Saturday, October 1, 2011

Uncensored Librarians: One Flew Over the Cuckoo’s Nest

Book banning is an aggressive form of thought policing.  It’s The Man trying to control you, trying to tamp down threatening ideas.   Why is The Man always trying to keep us down, man?   It’s because he has a vested interest in maintaining the status quo – the seat of his power.   It is fitting that so many banned books involve a protagonist struggling against oppression; be it governmental, economic, religious, or societal– there is always some manifestation of The Man trying to assimilate, commoditize, silence, and in all ways strip a person of their dignity.

In Ken Kesey’s 1962 classic One Flew Over the Cuckoo’s Nest, The Man is actually a woman, the steely despot, Nurse Ratched.   Hers is a literal example of someone who ought to be an inmate running the asylum.  She controls the patients through intimidation, social coercion, drugs and violence.  This is an environment where she can order physical and chemical restraint, isolation, electrical shocks, and even lobotomy.  Her abuses are condoned by the facility’s doctors because they, too, have been manipulated and bullied into accepting the efficacy and rationality of her approach.

All is copacetic in her cruel little world, until the group is joined by Randle McMurphy, a new patient who has conned his way out of prison and into the institution by feigning insanity.  McMurphy is a Good Time Charlie, an unabashed devotee of gambling, booze and women, who is happy to kick back in the relative comfort of the hospital.  While there, he manages to entertain himself by giving the staff a hard time; getting a particular kick out of undermining Nurse Ratched -that is, until he learns that his release is conditional upon her approval.   The power struggle between McMurphy and Nurse Ratched becomes, in a very real sense, the fight for his life.  The smart thing for him to do would be to keep his head down and toe the line, but it is not as simple as that – first, it’s contrary to his character, but more importantly he realizes that his rebellion is an inspiration to the other patients, bringing them out of the fog of abusive psychiatry to reclaim their personhood.

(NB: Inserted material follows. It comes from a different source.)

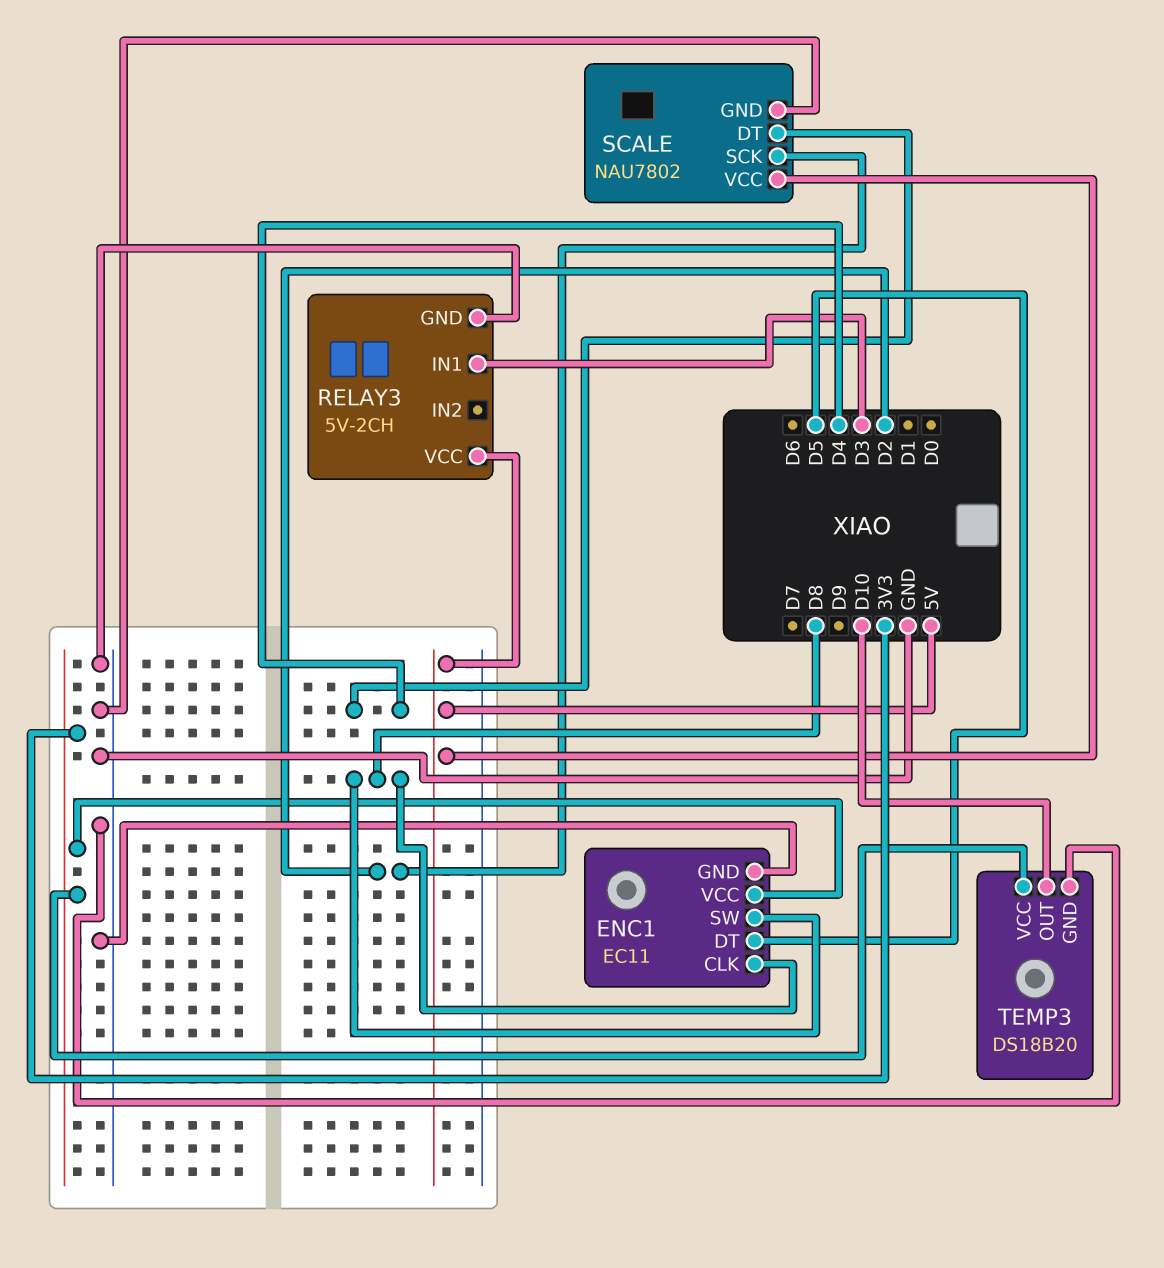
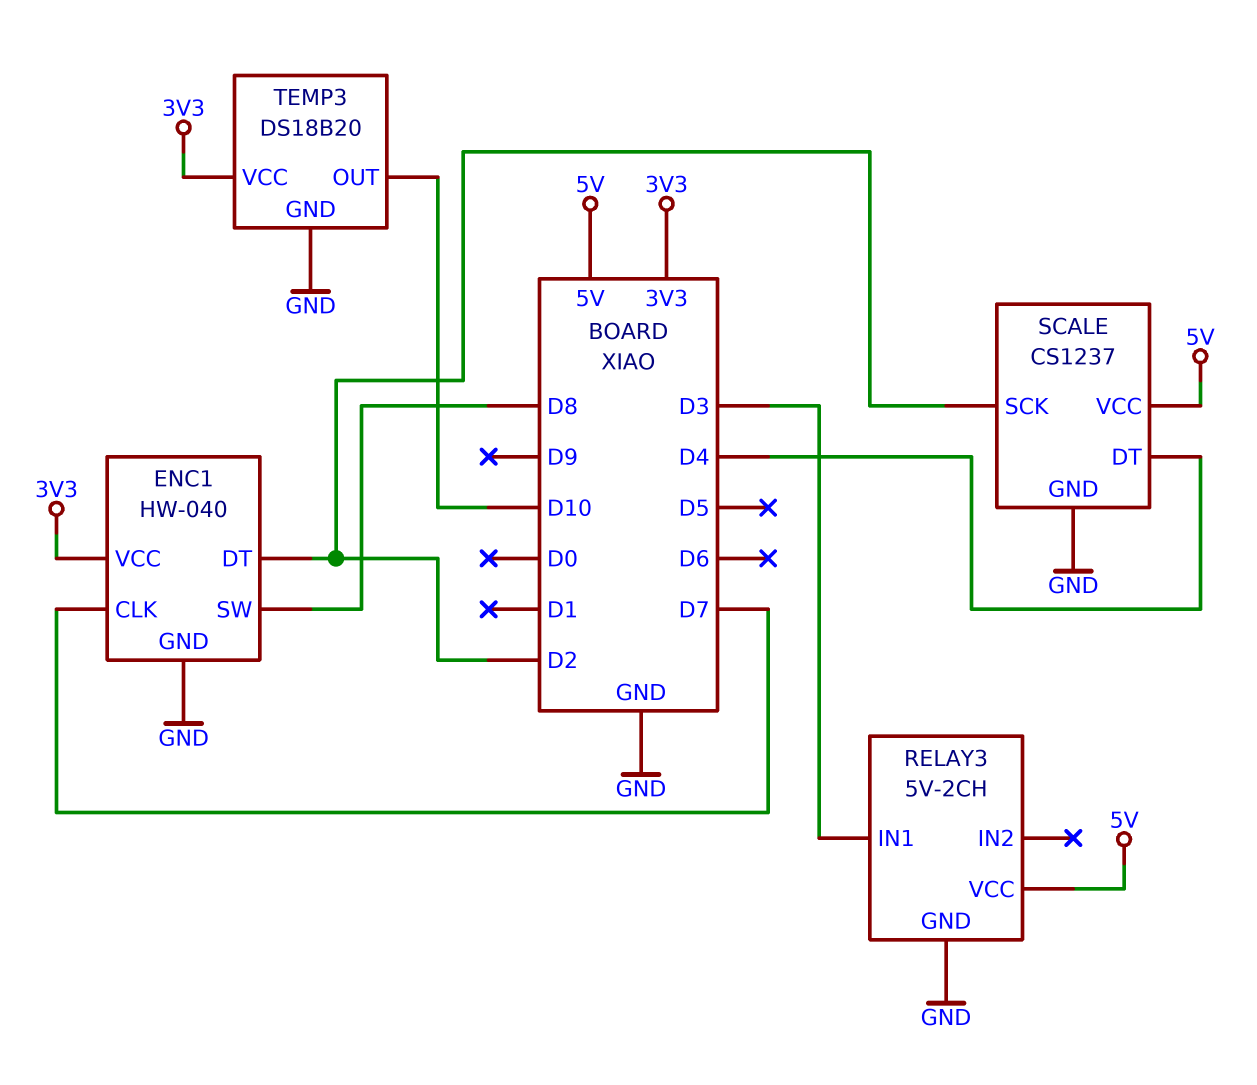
ENC1: EC11 -> HW-040
ENC1 pin CLK: D8 -> D7
ENC1 pin DT: D5 -> D2
SCALE: NAU7802 -> CS1237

One Flew Over the Cuckoo’s Nest touches on themes of race, homosexuality, patient’s rights, emasculation, governmental control, mental health, sex, drugs, rock and roll – you name it.  It has been challenged or banned in schools on a fairly regular basis since its publication.  On the American Library Association’s website, they note that in one lawsuit against a school district, the book was described as “pornographic… [It] glorifies criminal activity, has a tendency to corrupt juveniles and contains descriptions of bestiality, bizarre violence, and torture, dismemberment, death, and human elimination.”  But kids love that stuff!  And more importantly, the severity of the imagery and the discomfort it causes shakes a person out of their complacency and allows for a broader and deeper understanding of other people’s experiences.

So reading a Banned Book is, in effect, sticking it to The Man.  I suggest you do just that.